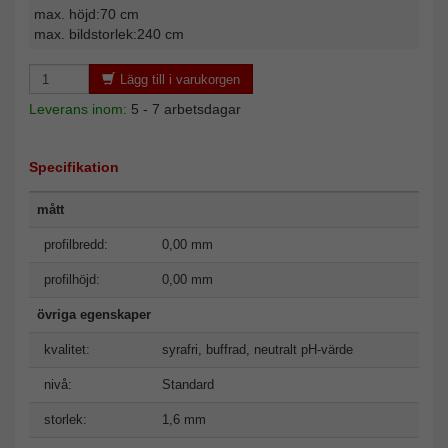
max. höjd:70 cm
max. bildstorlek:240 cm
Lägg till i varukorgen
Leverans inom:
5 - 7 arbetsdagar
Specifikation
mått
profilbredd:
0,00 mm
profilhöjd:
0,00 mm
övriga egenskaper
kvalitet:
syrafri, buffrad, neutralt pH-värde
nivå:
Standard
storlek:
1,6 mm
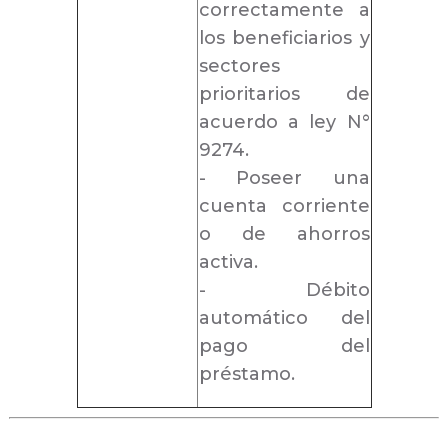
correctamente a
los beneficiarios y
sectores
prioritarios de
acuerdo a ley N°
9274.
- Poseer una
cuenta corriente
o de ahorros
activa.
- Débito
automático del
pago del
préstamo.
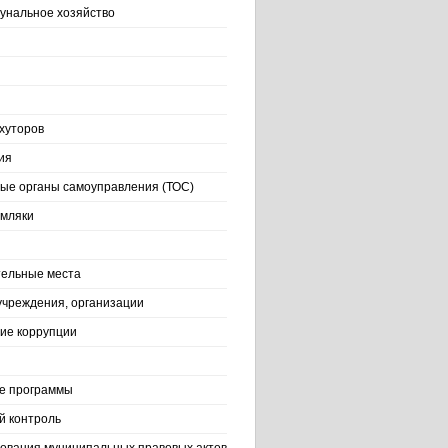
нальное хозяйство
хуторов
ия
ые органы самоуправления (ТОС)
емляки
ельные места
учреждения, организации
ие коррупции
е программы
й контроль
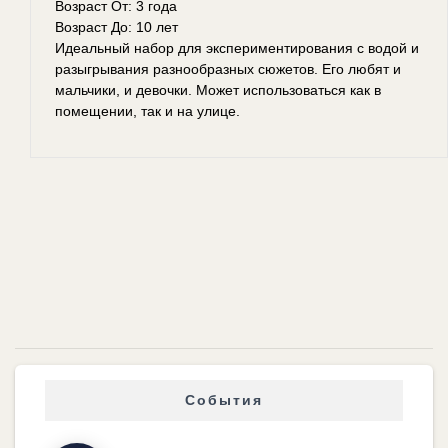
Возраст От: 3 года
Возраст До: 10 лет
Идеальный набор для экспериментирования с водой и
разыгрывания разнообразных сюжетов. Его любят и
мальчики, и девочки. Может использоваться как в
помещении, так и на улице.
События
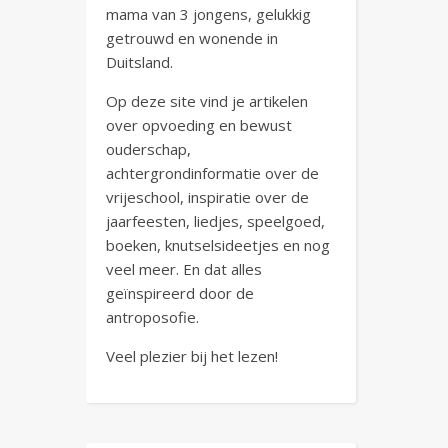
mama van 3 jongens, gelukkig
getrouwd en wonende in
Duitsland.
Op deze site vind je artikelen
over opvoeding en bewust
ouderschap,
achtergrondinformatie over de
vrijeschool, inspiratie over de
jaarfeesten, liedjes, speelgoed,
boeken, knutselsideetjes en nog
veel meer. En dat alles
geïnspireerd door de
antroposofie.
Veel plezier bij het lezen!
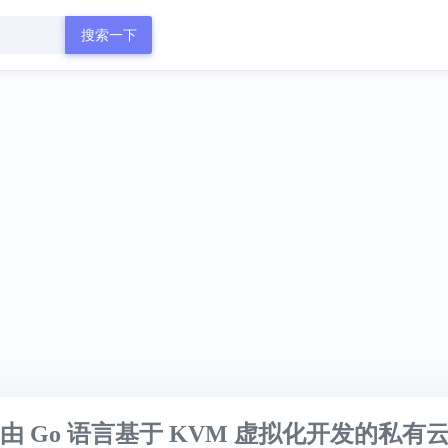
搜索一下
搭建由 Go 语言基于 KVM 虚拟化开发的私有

▶ WHAT YOU NEED TO DO
Transcribe every entry exactly, leaving out the pictures.

▶ OUTPUT BELOW
max. höjd:70 cm
max. bildstorlek:240 cm
Lägg till i varukorgen
Leverans inom:
5 - 7 arbetsdagar
Specifikation
mått
profilbredd:
0,00 mm
profilhöjd:
0,00 mm
övriga egenskaper
kvalitet:
syrafri, buffrad, neutralt pH-värde
nivå:
Standard
storlek:
1,6 mm
correctamente a
los beneficiarios y
sectores
prioritarios de
acuerdo a ley N°
9274.
- Poseer una
cuenta corriente
o de ahorros
activa.
- Débito
automático del
pago del
préstamo.
нальное хозяйство
хуторов
ия
ые органы самоуправления (ТОС)
емляки
ельные места
учреждения, организации
ие коррупции
е программы
й контроль
Возраст От: 3 года
Возраст До: 10 лет
Идеальный набор для экспериментирования с водой и
разыгрывания разнообразных сюжетов. Его любят и
мальчики, и девочки. Может использоваться как в
помещении, так и на улице.
События
mama van 3 jongens, gelukkig
getrouwd en wonende in
Duitsland.
Op deze site vind je artikelen
over opvoeding en bewust
ouderschap,
achtergrondinformatie over de
vrijeschool, inspiratie over de
jaarfeesten, liedjes, speelgoed,
boeken, knutselsideetjes en nog
veel meer. En dat alles
geïnspireerd door de
antroposofie.
Veel plezier bij het lezen!
搜索一下
搭建由 Go 语言基于 KVM 虚拟化开发的私有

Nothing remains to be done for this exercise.